ASSIGNMENT » Your answer is a number only: how many lines in the data below contain "brides"?

☆ ☆ ☆ ☆ ☆ ☆ ☆

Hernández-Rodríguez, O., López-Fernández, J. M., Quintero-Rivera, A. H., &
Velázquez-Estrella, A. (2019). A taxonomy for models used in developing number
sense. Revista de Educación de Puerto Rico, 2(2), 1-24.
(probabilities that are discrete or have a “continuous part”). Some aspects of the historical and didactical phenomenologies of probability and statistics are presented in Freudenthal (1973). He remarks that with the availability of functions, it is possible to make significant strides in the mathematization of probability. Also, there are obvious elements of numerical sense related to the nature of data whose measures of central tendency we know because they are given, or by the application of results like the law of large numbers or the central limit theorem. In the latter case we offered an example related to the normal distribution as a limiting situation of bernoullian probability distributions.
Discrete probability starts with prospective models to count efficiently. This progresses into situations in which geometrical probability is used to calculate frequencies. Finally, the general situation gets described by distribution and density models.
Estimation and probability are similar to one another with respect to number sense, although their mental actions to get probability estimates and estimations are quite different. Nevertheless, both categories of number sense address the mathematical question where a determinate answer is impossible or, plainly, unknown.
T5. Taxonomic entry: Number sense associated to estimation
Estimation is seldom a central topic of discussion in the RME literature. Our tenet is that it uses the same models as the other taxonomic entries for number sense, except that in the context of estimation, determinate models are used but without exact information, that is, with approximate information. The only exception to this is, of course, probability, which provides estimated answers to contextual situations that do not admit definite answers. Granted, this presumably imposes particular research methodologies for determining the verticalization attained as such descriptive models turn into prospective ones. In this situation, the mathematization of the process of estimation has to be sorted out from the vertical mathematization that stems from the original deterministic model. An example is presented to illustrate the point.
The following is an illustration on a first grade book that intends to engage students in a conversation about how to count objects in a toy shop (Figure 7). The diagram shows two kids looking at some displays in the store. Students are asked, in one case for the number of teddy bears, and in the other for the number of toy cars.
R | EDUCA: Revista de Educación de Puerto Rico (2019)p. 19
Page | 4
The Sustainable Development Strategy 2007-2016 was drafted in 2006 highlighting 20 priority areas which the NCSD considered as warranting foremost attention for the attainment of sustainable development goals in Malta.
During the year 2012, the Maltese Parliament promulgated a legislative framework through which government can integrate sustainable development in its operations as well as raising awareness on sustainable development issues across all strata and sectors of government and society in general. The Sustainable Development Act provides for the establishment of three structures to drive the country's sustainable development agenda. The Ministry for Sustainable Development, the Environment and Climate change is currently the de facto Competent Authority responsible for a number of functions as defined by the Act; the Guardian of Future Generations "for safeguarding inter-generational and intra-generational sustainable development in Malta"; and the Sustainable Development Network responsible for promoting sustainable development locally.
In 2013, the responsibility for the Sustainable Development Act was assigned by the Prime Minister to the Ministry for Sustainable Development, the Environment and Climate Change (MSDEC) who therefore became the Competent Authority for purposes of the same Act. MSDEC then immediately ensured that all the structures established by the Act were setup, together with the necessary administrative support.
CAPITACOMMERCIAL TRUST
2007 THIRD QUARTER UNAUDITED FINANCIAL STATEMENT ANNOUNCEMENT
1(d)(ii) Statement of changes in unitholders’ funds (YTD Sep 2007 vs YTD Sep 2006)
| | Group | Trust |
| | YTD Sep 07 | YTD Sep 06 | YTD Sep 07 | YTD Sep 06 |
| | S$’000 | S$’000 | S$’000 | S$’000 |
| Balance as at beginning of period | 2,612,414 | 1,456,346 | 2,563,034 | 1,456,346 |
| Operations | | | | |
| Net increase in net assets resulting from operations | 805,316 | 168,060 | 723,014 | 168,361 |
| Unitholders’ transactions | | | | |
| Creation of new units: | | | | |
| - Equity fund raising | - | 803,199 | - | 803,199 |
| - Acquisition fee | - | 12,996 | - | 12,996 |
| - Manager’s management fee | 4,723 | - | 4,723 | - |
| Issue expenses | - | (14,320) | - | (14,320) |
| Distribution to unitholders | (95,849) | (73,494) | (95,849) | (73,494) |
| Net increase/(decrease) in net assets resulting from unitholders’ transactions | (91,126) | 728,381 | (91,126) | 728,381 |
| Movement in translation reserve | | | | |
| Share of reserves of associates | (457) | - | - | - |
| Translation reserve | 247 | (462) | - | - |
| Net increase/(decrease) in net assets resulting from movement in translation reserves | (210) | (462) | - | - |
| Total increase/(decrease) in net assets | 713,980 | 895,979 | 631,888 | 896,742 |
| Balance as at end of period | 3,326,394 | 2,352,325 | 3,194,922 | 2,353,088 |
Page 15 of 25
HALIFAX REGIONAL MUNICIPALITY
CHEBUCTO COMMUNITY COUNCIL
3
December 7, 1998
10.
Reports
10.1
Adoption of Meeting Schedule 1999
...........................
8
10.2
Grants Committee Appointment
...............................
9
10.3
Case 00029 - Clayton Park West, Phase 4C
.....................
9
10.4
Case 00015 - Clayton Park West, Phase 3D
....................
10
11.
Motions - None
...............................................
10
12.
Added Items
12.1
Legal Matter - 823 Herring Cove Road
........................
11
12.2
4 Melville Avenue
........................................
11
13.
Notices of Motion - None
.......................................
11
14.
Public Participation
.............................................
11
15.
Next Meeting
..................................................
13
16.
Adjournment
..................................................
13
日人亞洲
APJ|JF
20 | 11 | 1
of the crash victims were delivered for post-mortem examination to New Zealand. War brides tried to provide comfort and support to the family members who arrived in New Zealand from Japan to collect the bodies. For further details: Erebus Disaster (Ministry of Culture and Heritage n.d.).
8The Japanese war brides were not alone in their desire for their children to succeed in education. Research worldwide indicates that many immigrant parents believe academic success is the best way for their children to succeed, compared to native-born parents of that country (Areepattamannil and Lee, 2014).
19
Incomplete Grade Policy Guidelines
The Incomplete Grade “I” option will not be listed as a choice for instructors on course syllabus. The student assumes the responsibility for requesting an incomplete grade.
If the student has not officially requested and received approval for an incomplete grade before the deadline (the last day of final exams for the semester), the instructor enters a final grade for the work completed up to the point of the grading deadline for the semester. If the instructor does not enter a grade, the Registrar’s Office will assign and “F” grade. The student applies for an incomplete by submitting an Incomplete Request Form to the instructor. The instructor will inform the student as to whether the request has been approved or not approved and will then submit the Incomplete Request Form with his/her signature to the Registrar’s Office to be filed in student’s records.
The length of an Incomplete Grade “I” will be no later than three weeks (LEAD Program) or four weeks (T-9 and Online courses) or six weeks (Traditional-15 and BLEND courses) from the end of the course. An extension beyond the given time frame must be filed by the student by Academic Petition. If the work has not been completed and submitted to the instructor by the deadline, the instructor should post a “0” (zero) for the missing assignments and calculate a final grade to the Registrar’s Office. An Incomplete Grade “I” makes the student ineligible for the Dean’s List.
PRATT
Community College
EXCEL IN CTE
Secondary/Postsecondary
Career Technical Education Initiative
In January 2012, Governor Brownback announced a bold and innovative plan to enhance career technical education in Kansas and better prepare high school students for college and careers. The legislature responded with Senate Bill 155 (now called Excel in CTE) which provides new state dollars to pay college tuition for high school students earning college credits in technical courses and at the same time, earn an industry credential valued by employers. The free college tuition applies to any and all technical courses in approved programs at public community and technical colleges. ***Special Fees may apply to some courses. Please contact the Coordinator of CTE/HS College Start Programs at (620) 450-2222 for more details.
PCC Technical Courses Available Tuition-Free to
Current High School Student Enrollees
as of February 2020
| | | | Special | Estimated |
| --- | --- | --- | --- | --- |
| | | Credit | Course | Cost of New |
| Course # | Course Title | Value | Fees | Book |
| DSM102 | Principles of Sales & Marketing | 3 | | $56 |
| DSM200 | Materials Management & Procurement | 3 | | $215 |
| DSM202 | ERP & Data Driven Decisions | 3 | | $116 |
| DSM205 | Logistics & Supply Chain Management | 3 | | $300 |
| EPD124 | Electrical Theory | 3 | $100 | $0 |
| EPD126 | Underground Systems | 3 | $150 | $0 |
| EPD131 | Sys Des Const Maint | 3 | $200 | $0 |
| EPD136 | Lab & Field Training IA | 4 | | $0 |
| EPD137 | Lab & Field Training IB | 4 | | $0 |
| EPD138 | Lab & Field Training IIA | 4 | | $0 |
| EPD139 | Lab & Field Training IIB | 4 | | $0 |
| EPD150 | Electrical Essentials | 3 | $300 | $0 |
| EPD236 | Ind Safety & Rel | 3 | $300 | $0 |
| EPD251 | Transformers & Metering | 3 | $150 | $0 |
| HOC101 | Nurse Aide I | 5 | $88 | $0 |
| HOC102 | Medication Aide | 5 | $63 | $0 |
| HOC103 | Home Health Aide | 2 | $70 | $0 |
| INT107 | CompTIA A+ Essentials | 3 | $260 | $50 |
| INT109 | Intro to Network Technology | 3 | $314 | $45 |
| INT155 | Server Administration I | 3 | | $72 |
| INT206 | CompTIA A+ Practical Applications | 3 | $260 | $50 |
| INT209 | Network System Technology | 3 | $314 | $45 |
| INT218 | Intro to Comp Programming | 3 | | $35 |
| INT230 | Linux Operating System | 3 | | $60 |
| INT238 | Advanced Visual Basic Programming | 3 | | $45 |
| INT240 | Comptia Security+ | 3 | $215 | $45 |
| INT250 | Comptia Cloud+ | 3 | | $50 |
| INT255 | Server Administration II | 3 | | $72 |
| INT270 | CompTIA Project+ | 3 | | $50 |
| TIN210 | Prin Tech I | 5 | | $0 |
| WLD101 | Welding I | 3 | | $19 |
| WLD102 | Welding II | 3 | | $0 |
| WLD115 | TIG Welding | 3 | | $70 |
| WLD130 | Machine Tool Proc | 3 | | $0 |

☆ ☆ ☆ ☆ ☆ ☆ ☆

OUTPUT BELOW » 2